Wednesday, May 22, 2013

THE GREATEST ITALIAN… NATIONALIST


Dante, Shakespeare, and Goethe are generally acclaimed as the three greatest literary geniuses of Western Civilization, and, rather than engaging myself in a useless argument as to who else should join them at the peak, I might just take this as an attestation to their sublime achievement, and cheerfully move on to more important things about Dante, who is the subject of this entry. Its title The Greatest Italian Nationalist is a tribute to the fact that Dante’s La Divina Commedia was written in Italian, and not in Latin, thus snubbing the Catholic (in the literal sense of this word!) internationalism, in favor of the Renaissance nationalism, envisaging the nationalist Reformation.
This little note would have been shamefully inadequate, of course, had this been the only entry devoted to the genius of Dante. Fortunately, he is duly included among my magnificent shadows, but in the section of Significant Others, for the purely technical reason that there is one single entry (so far) for him there.
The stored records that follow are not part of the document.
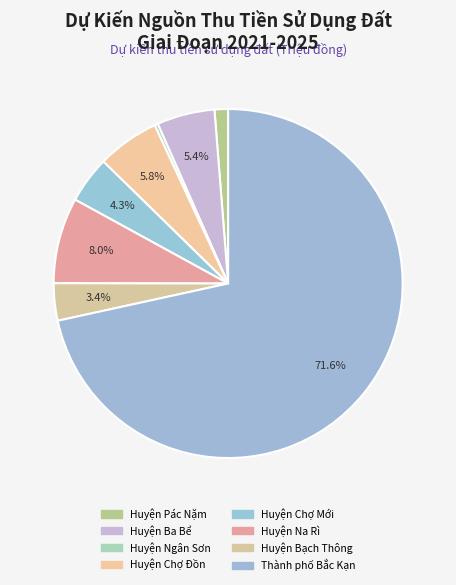

What is the majority slice?

Thành phố Bắc Kạn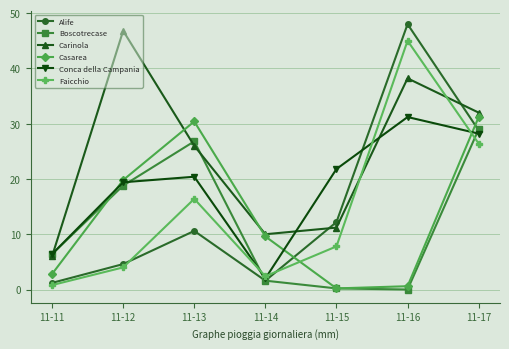

At which label does Alife reach its peak?

11-16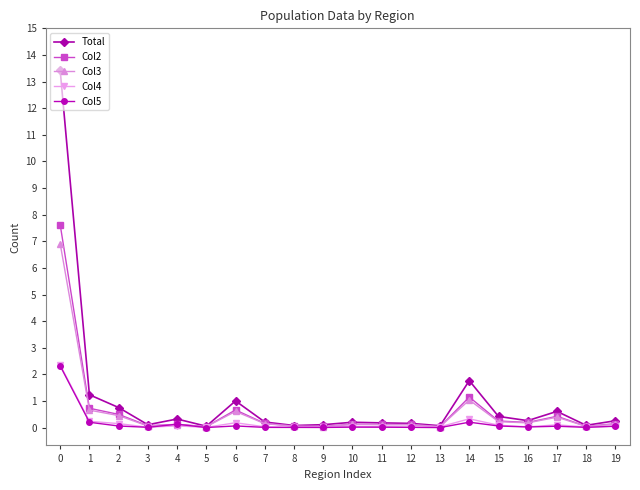

What is the value of the Col3 point at the 4th from the left?

0.1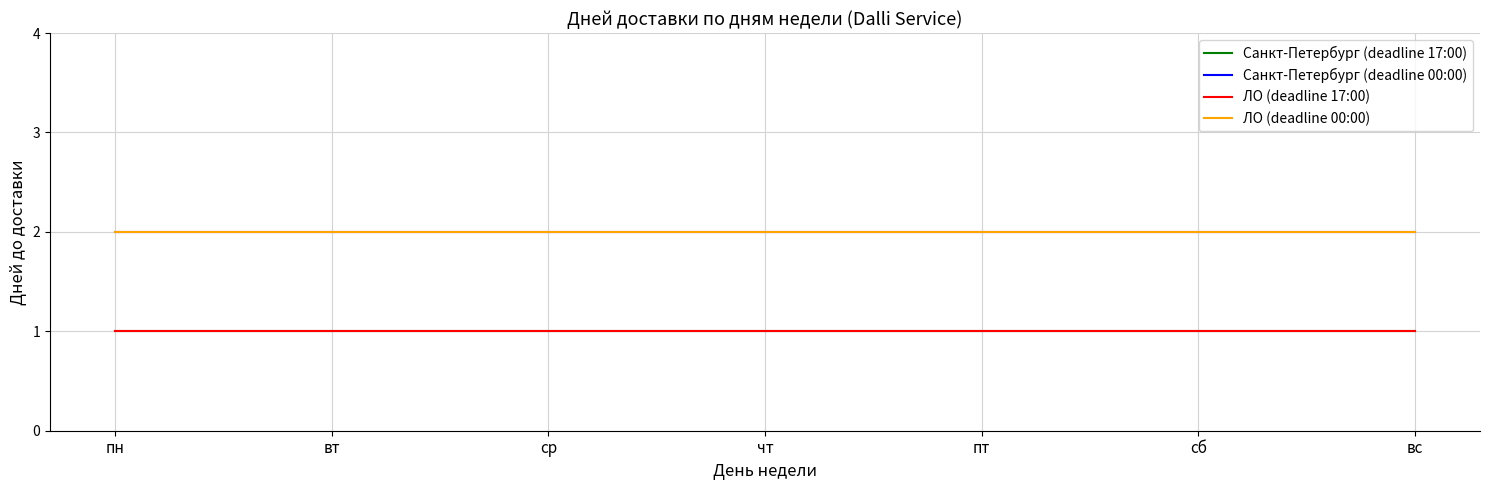

What is the total value across all series at сб?

6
The title of that entry is Nessun Maggior Dolore, taken from one of his most profound practical observations that nessun maggior dolore, che ricordarsi del tempo felice nella miseria.
As for the above-mentioned Dante, Shakespeare and Goethe trio, I am amused to find them all reunited in this one sentence from Nietzsche’s Ecce Homo (Zarathustra, 6):
That a Goethe, a Shakespeare, would be unable to breathe even for a moment in this tremendous passion and height, that Dante is, compared to Zarathustra, merely a believer, and not one who first creates truth, a world-governing spirit, a destiny… that is the least thing and gives no idea of the distance, of the azure solitude, in which this work lives.